СУТЬ ЗАДАНИЯ >> Процитируйте дословно часть текста о «Северном Гафизе»: начните с места со словами «Чтобы восстановить утраченный» и остановитесь после слов «о разумной жизни.».

ФРАГМЕНТ СТРАНИЦЫ >>
Недавно, сидя у Нувеля в этом гафизитском составе, нам пришла мысль обессмертить наш «Северный Гафиз» и издать для этой цели маленькую роскошную книжечку стихов, уже написанных El Rumi, Вами, Кравчим, Поппеей <?> и Диотимой (ее проза о губах и поцелуях) и могущих быть написанными для будущих собраний в эту зиму. Книжка эта будет названа «Северный Гафиз»…[1487]
Кроме Кузмина, названные здесь поэты — это Вяч. Иванов (Эль Руми), С. А. Ауслендер (кравчий Ганимед), Л. Д. Зиновьева-Аннибал (Диотима) и, возможно, Л. Ю. Бердяева (Поппея). Ниже мы попытаемся очертить круг известных текстов «Северного Гафиза».
Чтобы восстановить утраченный ныне ивановский «код» гафизитских собраний, необходимо поставить вопрос: в чем, собственно, заключается «гафизизм»? Приписываемый ему гедонизм часто неверно толкуется — так, будто его критерий — удовольствие — по своей природе был чисто плотского свойства. Теоретики гедонизма, напротив, утверждали, что удовольствие исходит от заслуженной славы, репутации, дружбы, сочувствия и понимания искусств. Ведь сам Эпикур следовал учению Сократа о мудрости умеренности и Аристотеля — о разумной жизни.

Извлечённые записи >>
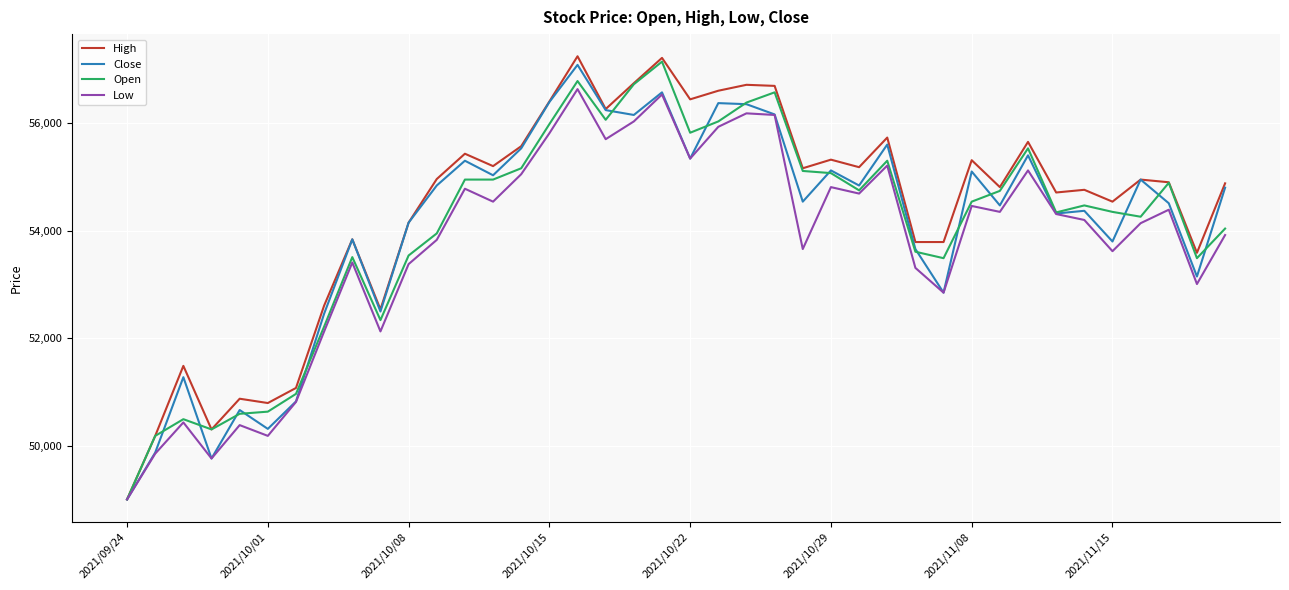

What is the maximum value for Open?

57140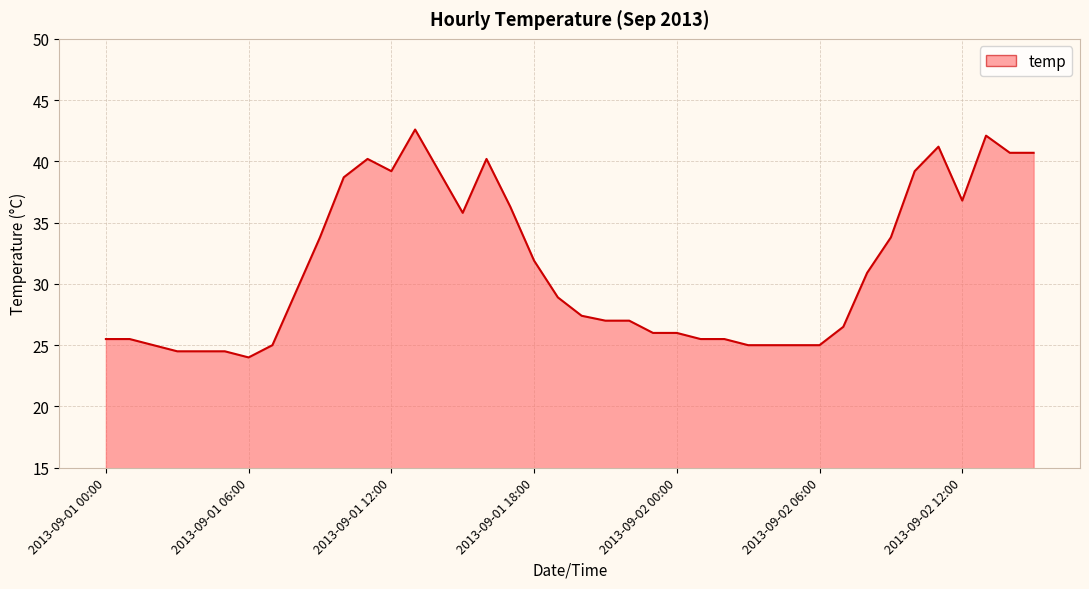

What is the greatest value displayed?

42.6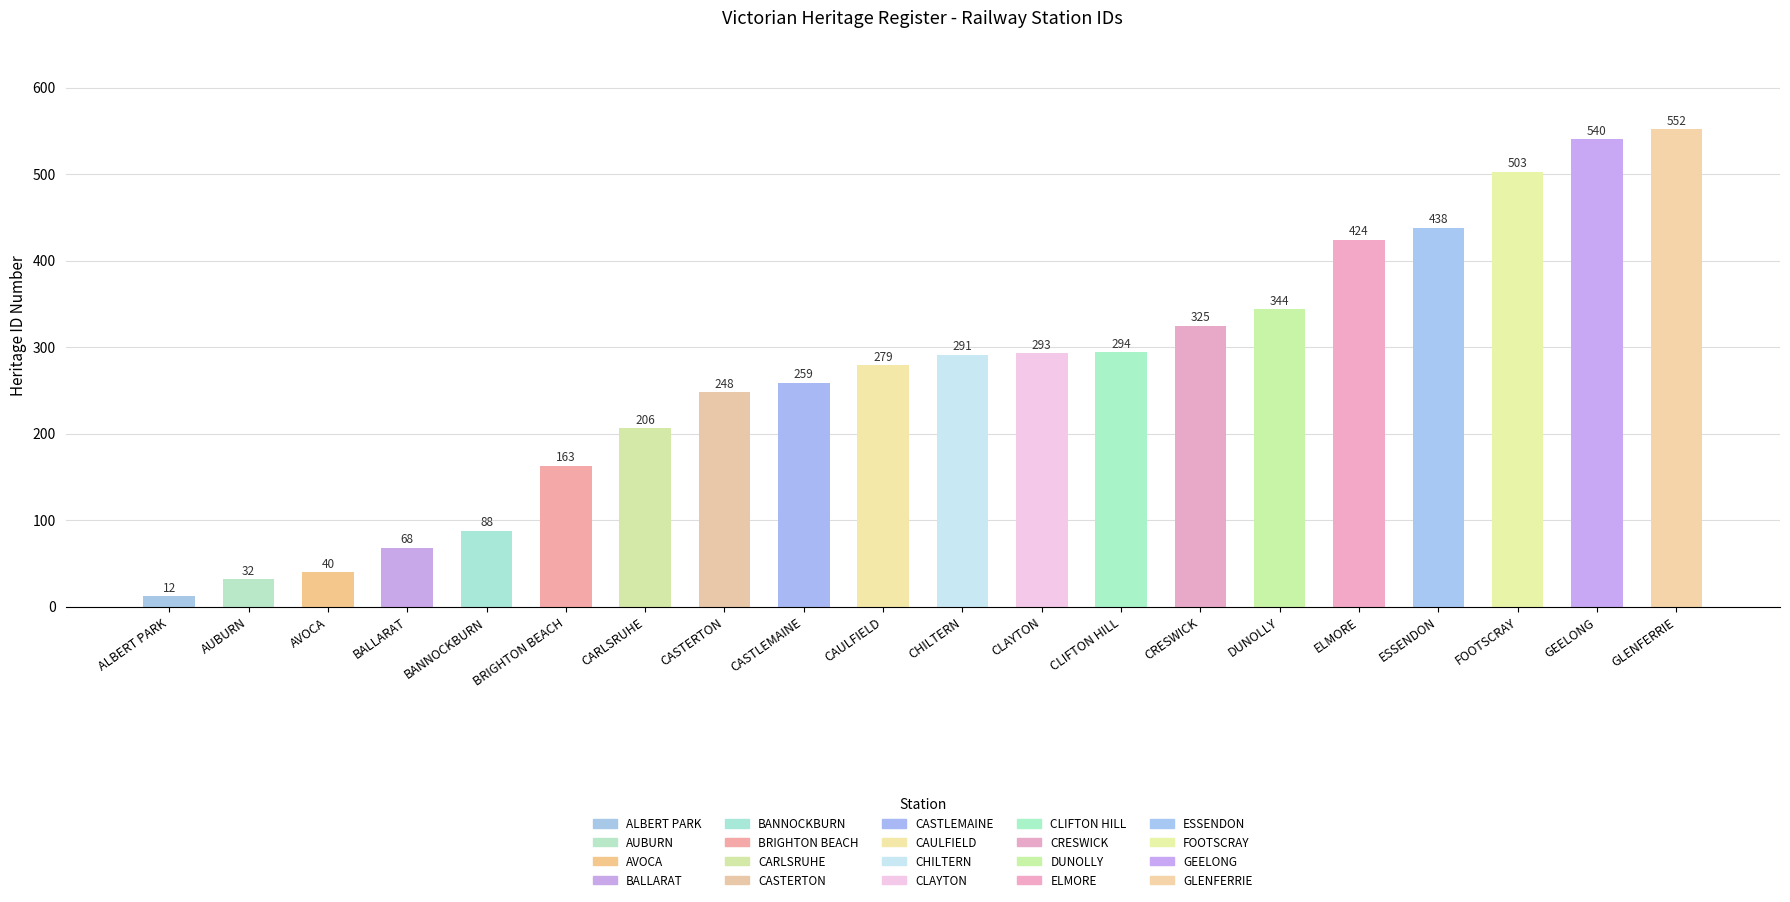

Count the number of categories in the chart.

20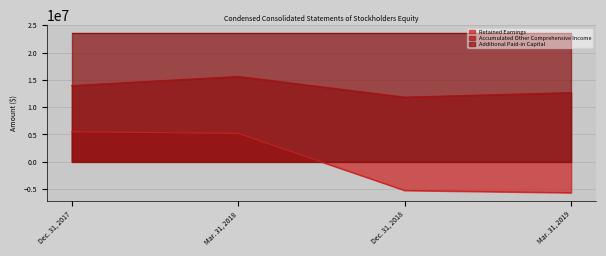

What is the difference between the Retained Earnings values at Mar. 31, 2019 and Mar. 31, 2018?

10874418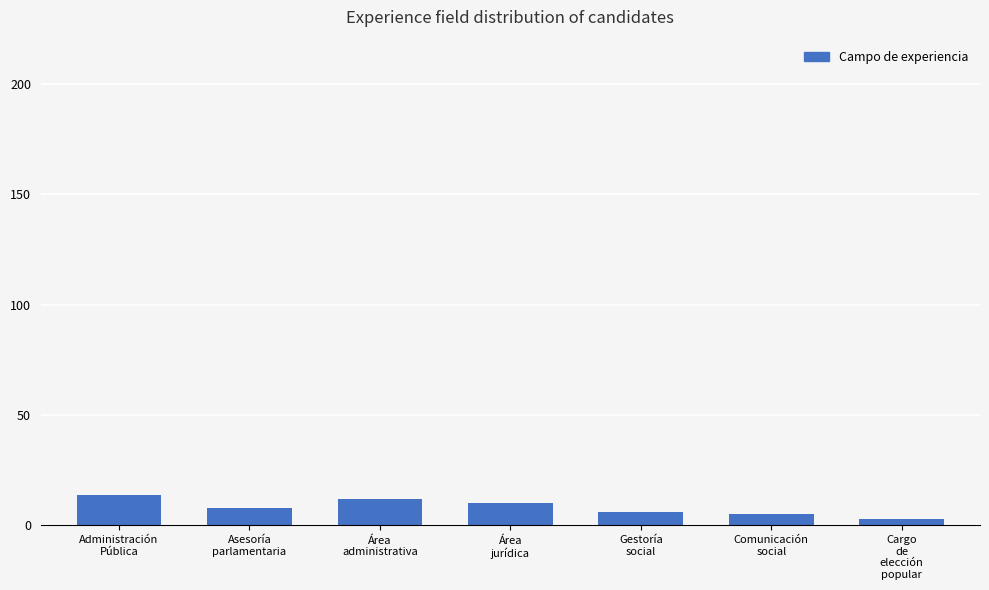

How many values are below 8?

3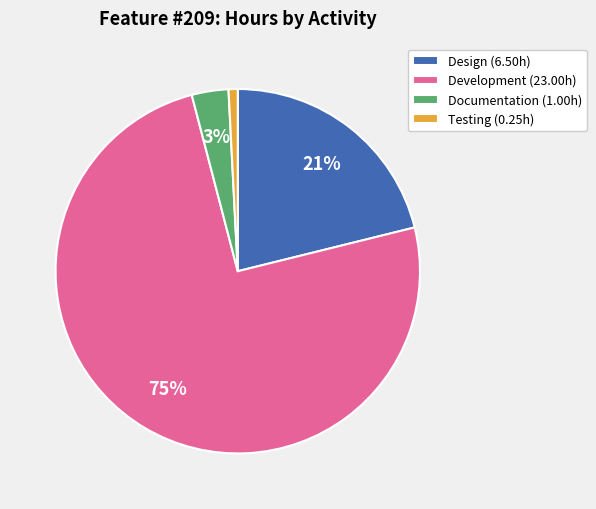

Which category has the biggest portion of the pie?

Development (23.00h)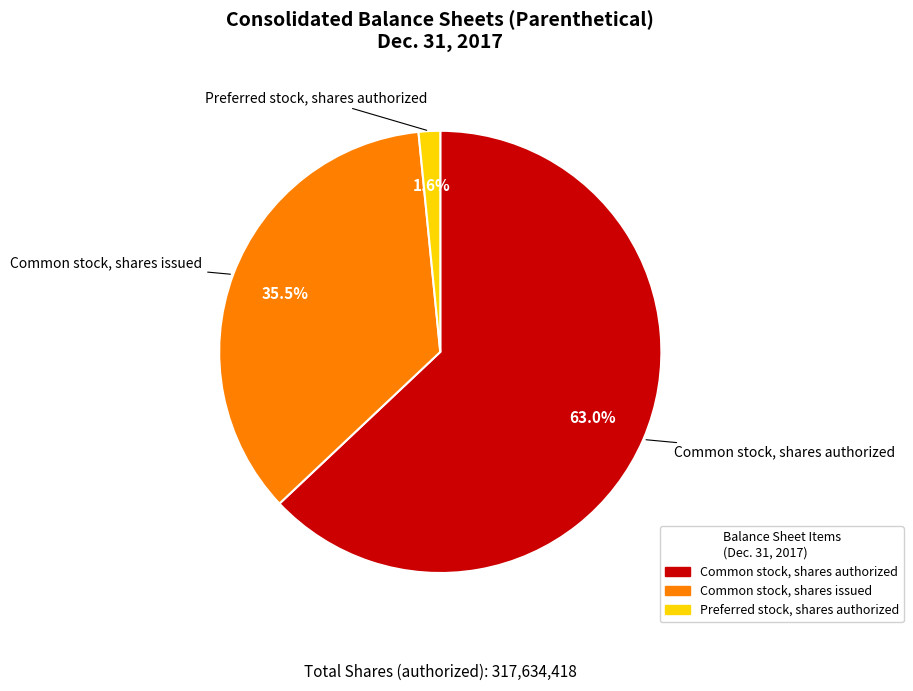

How many slices are in this pie chart?

3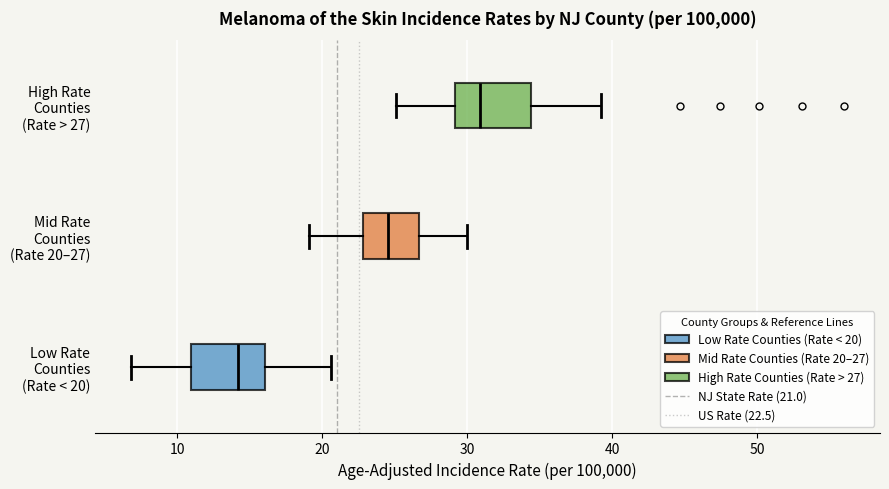

Where is the right edge of the box for Mid Rate Counties (Rate 20–27) on the x-axis? The values are not printed on the chart, so give them approximately, as read against the axis.

27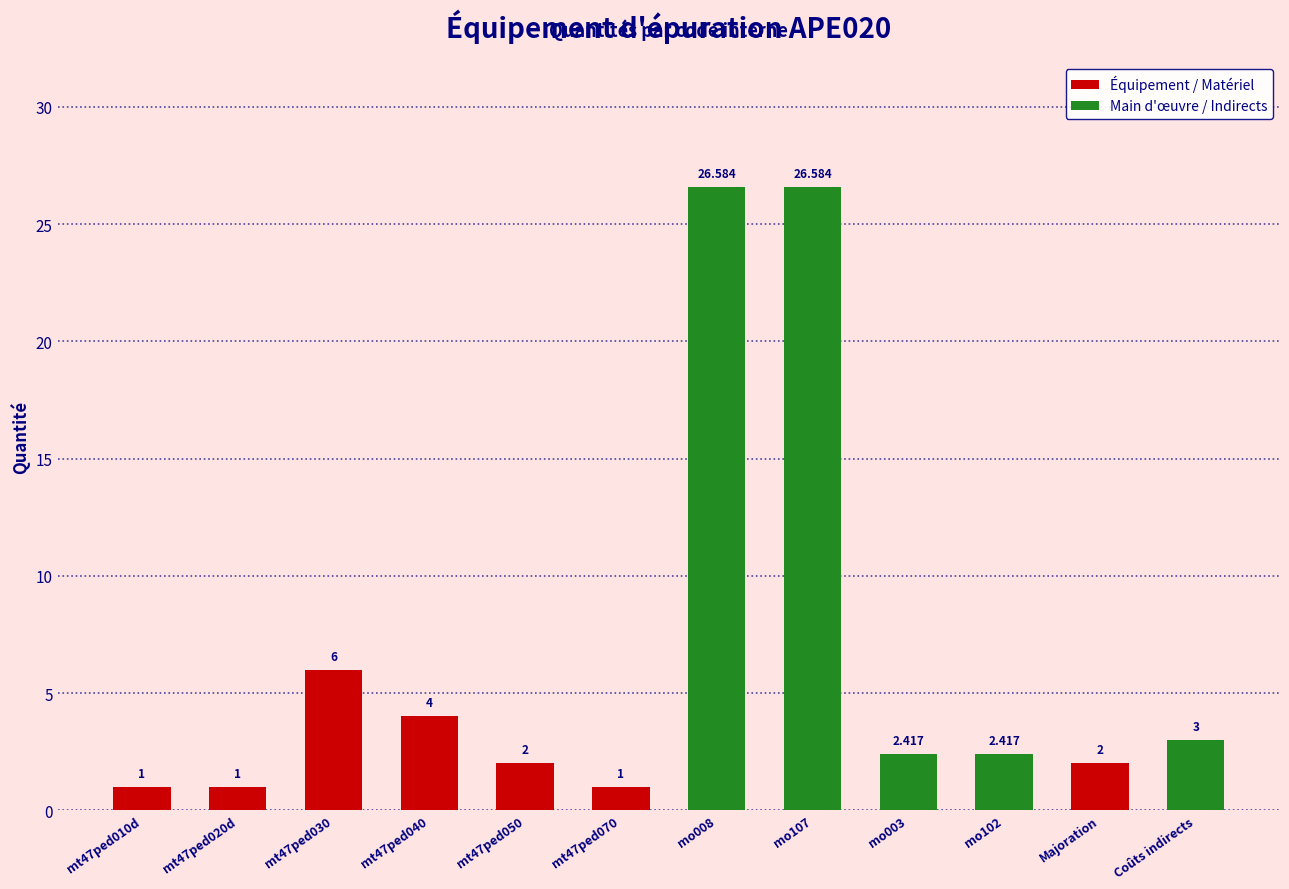

Between mo003 and Coûts indirects, which is larger?

Coûts indirects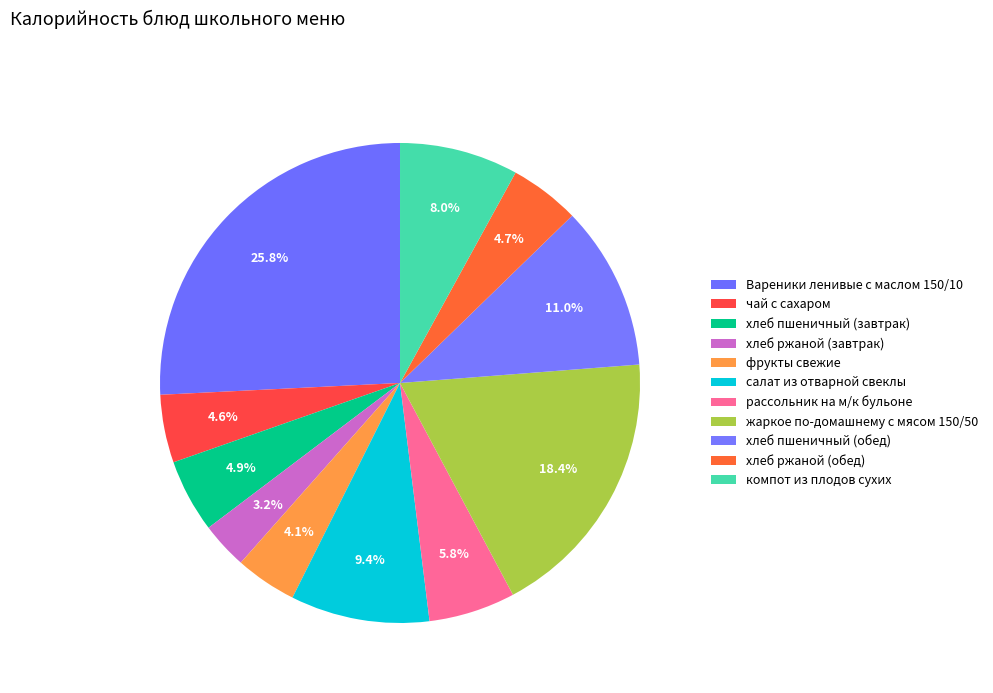

How many slices are in this pie chart?

11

ПИСЬМЕННЫЙ ОТВЕТ >>
Чтобы восстановить утраченный ныне ивановский «код» гафизитских собраний, необходимо поставить вопрос: в чем, собственно, заключается «гафизизм»? Приписываемый ему гедонизм часто неверно толкуется — так, будто его критерий — удовольствие — по своей природе был чисто плотского свойства. Теоретики гедонизма, напротив, утверждали, что удовольствие исходит от заслуженной славы, репутации, дружбы, сочувствия и понимания искусств. Ведь сам Эпикур следовал учению Сократа о мудрости умеренности и Аристотеля — о разумной жизни.